## TEXT EXCERPT
· · · · ·
Finally, the project has shown that in the absence of an overarching global migration regime, international norms vary depending on those IOs – governors – that actually transport, transfer and translate them to the local reality. This diversity of governors and of the ideas that they promote has its negative externalities. Multiple migration governors, significant overlaps and contradictions in their activities, the lack of proper and sustainable coordination, the growth of competition, and, finally, divergent governance agendas promoted by IOs create multiple – often divergent – understandings of migration governance standards and best practices among recipient governments. Multiple governors contribute to the emergence of multiple versions of global migration governance. In policy terms, this might be a major challenge for development of coherent and sustainable approaches to migration governance around the world. However, it can also be a way to escape the need to follow the way of universal agreements based on the lowest common denominator.

Results of this research can benefit the following target groups:
(1) academic users doing research on international/global governance, migration politics and policy, international organizations (IOs), political production and use of expert knowledge, the European Union, Eastern Europe and Central Asia by: overcoming the existing academic emphasis on international structure and instead prioritize the agency of IOs; answering the neglected question of how international migration governors articulate their activities and strengthen their positions in the field; uncovering the issues of production, use and dissemination of expert knowledge by IOs.

(2) major international development donors (individual states, such as the UK, and regional organizations, such as the EU) and IOs dealing with migration issues by providing them with insights on pitfalls in the design and implementation of migration governance/management projects and on the major problems and opportunities of international coordination/cooperation in the field.

(3) local actors in developing countries of Central Asia (government officials, staff of local NGOs, academics) by increasing their access to knowledge.

Beyond the immediate research results and their dissemination, the implementation of the MIGGOV project has increased European competitiveness and produced long-term synergies thanks to the sustainable cooperation established between the fellow and his colleagues in the UK, other EU Member States and non-EU universities and research centres.
· · · · ·
## GIVEN DATA

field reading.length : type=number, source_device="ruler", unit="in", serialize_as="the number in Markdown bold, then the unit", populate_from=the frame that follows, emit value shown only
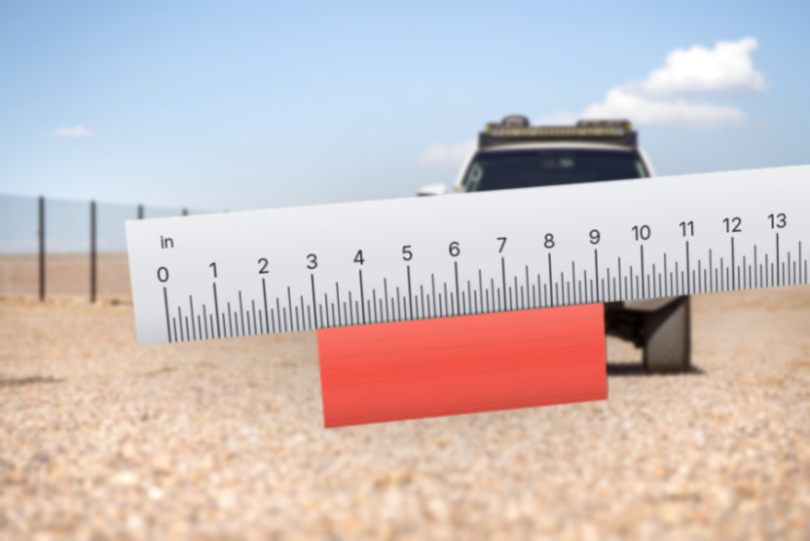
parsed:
· · · · ·
## TASK GOAL
For each statement, answer yes or no according to the migration governance text, and quote the text's deciding words. 1. An overarching global migration regime exists. 2. Staff of local NGOs in Central Asia are among the target groups. 3. The UK is an example of an individual state acting as an international development donor. The data has no connection to the text.

## EXERCISE RESULT
1. No: "in the absence of an overarching global migration regime"
2. Yes: "local actors in developing countries of Central Asia (government officials, staff of local NGOs, academics)"
3. Yes: "individual states, such as the UK"